The sentence gets much too wobbly at the end, and Hob swipes a hand roughly over his eyes.
"What did you want, then?" Morpheus asks.
Hob glares at him.
"If not marriage," Morpheus says, as though clarity were the problem there. He seems... sincere, though. Like he's actually asking the question, not trying to nudge Hob into an epiphany about the futility of his life goals. Hob's heard the second thing enough to know what it sounds like. And Morpheus has that- look, on his face. The Hob-is-an-insect look, but not.
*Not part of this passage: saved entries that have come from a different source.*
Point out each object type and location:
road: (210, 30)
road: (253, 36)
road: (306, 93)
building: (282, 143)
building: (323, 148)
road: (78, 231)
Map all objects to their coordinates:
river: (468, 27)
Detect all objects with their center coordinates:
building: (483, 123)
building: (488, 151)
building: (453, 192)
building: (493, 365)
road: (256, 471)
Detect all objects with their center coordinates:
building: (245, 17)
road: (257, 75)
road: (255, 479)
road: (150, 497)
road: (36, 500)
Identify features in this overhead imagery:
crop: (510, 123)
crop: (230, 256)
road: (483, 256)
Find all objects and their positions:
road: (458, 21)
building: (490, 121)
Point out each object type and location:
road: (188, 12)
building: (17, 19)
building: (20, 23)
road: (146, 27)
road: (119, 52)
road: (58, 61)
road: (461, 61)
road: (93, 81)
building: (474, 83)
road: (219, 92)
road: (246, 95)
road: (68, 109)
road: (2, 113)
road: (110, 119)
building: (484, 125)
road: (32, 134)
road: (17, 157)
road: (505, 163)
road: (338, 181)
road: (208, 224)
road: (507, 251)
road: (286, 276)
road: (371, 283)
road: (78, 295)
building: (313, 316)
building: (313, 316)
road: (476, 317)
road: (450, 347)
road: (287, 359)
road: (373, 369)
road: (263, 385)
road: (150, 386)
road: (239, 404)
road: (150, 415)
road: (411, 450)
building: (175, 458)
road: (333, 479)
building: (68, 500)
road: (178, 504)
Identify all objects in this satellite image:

It's... it's like if that look were kinder, more genuine. More vulnerable.
So for what may be the first time, when asked that question, Hob actually considers his answer before responding. "I dunno what I wanted," he says. "I just want- I want someone to choose me. Not have me forced on them."
Morpheus stares at him. Studies him. As though the secret of life itself has somehow been hidden in Hob's face.
Hob stares back, pinned. Entranced. A little confused.
"You know," he says, after a moment, "I'm not actually a bug."
Morpheus sighs. "Come on," he says, "Let's get you home."
Despite Hob's insistence that he is fine, really, just a little tipsy and a lot heartsick and sleep deprived, Morpheus does walk him home.
Hob only remembers the tickets when they reach his building, and only then someone had stuck a sticker of a dancer to the back of a lamppost. "Here," he says, rooting around in his jacket pocket until he finds the envelope, and handing it over, "At least someone will get use out of them."
Morpheus stares at the envelope like he's never seen one before.
When he looks up at Hob, his eyes are glistening with tears. "Are you," he asks, quietly. He pauses for a long time, long enough that Hob starts to wonder if he'd handed over the wrong envelope, and then wonder what deeply tragic envelopes he could possibly have been carrying around.
"Are you going to look for your soulmate now?" Morpheus asks. His voice is as even, almost soothing, as ever.
He's looking at Hob as though the wrong answer will be his death sentence.
"Are you kidding me?" Hob asks. Despite everything, he finds himself grinning. "Never. The love of my life is out there, somewhere, I'm not going to discount them for something stupid like soulmates."
Morpheus smiles.
Truly smiles, for the first time that Hob has seen. It's a lovely expression, soft, hesitant, but so genuinely, contagiously delighted. And Hob knows, with the same bone-deep certainty as his disbelief in soulmates, that he'd protect that smile at all costs.
"Also," he says, because there's not much protection he can offer right not but there is always the shining, thrilling possibility of coaxing another smile out of Morpheus tonight, "I'm starving. Do you want to get dinner?"